[WORK TO BE COMPLETED]: Scan the data below for the string "linecap". Copy every line where it appears.

[EXERCISE DATA]:
######

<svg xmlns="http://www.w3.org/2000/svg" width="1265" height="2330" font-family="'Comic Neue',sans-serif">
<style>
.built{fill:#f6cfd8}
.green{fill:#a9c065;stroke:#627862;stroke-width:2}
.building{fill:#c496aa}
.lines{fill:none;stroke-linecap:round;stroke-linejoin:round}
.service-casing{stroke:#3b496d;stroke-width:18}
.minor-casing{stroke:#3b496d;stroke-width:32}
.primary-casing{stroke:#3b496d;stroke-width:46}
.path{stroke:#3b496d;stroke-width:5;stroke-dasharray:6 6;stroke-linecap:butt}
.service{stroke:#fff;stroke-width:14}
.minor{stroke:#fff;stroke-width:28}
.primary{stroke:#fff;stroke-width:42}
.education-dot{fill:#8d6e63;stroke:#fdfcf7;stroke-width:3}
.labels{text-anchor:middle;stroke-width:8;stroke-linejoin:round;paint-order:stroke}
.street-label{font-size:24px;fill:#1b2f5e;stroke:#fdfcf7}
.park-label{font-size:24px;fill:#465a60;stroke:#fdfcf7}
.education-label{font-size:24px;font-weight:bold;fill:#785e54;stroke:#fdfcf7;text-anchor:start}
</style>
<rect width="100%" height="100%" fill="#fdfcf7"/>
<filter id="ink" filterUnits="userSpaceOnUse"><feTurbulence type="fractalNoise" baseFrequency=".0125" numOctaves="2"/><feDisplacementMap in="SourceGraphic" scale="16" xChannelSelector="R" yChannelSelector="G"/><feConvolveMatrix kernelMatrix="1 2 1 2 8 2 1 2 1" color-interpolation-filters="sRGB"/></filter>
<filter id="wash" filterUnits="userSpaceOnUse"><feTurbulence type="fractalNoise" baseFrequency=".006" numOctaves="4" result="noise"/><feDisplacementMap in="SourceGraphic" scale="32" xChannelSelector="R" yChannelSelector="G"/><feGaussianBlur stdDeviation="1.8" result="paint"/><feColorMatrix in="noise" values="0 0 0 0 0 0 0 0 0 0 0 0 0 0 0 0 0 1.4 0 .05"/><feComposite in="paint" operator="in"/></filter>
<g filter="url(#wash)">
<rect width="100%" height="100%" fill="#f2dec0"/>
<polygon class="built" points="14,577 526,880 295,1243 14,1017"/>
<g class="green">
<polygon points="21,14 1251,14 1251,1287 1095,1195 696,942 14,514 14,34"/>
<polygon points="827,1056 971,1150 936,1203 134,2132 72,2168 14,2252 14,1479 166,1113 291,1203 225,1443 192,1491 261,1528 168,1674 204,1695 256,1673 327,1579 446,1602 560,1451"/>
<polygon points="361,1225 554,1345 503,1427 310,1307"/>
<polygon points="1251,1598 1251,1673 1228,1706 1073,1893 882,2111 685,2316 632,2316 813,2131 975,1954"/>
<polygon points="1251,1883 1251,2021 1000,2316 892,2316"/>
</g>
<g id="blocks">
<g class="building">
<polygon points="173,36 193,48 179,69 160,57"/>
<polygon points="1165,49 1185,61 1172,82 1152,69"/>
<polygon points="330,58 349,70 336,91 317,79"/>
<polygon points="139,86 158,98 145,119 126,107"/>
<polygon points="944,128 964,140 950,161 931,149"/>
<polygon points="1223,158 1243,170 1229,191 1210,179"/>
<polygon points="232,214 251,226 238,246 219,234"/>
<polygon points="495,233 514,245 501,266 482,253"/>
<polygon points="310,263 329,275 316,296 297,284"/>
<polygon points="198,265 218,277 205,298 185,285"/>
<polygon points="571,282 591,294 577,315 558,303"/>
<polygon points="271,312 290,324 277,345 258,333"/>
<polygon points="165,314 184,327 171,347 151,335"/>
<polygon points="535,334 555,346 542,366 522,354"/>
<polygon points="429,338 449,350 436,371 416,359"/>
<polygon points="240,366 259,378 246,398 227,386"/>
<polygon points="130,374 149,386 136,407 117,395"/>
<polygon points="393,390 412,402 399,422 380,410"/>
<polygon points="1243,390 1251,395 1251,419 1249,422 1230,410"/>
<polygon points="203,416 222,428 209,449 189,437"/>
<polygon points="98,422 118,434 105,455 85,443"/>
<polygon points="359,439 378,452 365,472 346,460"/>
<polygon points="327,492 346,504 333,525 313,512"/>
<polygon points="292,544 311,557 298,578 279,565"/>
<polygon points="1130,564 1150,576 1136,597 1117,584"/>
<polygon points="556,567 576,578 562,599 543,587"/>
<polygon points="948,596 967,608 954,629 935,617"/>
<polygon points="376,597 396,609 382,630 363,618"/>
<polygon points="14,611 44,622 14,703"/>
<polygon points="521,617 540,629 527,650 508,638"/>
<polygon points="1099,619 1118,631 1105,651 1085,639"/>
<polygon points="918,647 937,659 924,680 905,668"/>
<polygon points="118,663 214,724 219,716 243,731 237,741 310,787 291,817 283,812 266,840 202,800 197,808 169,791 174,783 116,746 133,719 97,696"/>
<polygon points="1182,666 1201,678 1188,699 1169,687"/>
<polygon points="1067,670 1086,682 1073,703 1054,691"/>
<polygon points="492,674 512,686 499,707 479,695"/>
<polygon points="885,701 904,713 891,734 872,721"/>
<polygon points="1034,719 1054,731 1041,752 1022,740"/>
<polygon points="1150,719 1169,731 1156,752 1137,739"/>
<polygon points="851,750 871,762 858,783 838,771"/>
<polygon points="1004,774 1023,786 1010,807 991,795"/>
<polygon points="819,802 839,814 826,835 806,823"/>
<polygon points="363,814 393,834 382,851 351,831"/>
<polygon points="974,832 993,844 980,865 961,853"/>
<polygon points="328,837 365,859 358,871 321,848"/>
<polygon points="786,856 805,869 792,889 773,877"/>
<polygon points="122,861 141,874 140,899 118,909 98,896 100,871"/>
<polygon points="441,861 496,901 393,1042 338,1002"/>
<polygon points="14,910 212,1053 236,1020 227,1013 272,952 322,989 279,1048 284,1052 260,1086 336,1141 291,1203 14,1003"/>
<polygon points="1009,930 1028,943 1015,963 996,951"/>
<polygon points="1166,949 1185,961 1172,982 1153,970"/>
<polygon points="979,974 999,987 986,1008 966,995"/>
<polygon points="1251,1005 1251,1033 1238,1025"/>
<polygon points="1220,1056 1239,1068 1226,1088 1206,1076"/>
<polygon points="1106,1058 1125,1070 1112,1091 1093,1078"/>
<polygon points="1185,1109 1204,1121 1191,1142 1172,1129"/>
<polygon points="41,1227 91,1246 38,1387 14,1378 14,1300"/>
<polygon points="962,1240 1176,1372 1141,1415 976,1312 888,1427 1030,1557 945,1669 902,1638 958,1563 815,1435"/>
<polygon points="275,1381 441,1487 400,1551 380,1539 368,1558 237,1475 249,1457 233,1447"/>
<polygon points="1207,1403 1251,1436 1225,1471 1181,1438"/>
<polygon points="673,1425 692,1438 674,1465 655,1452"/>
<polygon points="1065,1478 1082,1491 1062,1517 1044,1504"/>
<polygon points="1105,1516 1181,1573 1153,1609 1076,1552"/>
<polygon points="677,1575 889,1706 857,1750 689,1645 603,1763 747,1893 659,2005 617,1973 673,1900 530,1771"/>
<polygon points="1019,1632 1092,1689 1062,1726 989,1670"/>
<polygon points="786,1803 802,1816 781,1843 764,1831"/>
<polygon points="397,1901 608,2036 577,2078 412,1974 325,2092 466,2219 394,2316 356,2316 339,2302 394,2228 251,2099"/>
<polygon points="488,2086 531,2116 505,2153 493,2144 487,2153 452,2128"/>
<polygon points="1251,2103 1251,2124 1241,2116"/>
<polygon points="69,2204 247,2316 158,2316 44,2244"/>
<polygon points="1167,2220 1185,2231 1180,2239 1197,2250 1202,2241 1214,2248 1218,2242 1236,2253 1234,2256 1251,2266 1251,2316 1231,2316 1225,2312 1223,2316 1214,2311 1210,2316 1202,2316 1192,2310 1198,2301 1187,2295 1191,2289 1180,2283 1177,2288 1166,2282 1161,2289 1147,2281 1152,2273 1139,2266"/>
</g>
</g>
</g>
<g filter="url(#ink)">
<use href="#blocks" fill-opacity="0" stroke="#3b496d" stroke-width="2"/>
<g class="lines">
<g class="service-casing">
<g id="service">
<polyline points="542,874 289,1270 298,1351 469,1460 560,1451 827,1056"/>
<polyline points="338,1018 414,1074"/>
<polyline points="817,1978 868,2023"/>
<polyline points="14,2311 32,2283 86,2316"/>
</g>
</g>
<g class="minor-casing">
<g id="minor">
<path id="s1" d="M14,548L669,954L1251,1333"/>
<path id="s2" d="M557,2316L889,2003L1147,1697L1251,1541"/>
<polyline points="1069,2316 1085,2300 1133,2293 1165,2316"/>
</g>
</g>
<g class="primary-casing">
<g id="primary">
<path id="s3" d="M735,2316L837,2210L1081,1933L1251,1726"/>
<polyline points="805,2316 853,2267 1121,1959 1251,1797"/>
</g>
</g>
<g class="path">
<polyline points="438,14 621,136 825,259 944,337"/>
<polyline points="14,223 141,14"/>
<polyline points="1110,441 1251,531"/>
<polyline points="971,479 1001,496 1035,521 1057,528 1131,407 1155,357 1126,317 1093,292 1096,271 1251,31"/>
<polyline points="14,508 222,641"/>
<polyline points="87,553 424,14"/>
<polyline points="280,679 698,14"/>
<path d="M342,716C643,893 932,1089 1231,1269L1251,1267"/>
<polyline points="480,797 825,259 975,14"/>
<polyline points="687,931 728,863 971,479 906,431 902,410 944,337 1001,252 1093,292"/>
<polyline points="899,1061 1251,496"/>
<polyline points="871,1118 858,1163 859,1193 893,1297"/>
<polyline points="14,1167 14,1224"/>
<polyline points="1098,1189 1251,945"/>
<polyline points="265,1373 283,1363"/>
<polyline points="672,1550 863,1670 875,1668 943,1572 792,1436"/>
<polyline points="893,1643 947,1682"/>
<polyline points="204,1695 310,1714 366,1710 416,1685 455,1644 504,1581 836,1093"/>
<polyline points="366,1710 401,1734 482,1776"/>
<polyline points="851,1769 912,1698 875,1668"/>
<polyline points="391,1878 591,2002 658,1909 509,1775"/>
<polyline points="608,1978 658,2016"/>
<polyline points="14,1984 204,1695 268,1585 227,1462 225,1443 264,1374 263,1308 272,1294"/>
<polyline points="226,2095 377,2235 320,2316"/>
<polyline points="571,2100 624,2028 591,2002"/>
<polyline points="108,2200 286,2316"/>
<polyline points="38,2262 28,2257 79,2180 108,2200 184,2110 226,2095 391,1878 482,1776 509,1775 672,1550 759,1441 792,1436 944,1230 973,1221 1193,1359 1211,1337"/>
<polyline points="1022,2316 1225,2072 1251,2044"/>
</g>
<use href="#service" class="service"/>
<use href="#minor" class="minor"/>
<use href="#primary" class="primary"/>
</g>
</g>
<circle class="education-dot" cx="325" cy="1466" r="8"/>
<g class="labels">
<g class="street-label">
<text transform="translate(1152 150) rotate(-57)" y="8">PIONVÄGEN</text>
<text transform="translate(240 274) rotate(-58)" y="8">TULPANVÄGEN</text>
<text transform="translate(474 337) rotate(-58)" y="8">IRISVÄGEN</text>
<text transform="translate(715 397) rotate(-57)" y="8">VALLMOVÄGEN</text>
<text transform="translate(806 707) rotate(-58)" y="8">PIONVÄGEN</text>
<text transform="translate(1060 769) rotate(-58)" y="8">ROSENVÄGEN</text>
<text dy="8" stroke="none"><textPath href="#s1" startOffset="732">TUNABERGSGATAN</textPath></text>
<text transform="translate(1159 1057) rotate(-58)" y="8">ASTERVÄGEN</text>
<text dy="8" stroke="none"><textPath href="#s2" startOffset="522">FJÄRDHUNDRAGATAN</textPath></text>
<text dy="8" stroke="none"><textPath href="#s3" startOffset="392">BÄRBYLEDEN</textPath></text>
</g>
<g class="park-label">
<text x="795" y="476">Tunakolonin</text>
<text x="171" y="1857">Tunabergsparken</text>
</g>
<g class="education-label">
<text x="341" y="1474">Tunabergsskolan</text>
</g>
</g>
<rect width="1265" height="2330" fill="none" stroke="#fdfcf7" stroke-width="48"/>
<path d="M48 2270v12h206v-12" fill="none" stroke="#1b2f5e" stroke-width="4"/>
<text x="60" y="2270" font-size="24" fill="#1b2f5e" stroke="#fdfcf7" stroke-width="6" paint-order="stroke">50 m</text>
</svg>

######

[SOLUTION BELOW]:
.lines{fill:none;stroke-linecap:round;stroke-linejoin:round}
.path{stroke:#3b496d;stroke-width:5;stroke-dasharray:6 6;stroke-linecap:butt}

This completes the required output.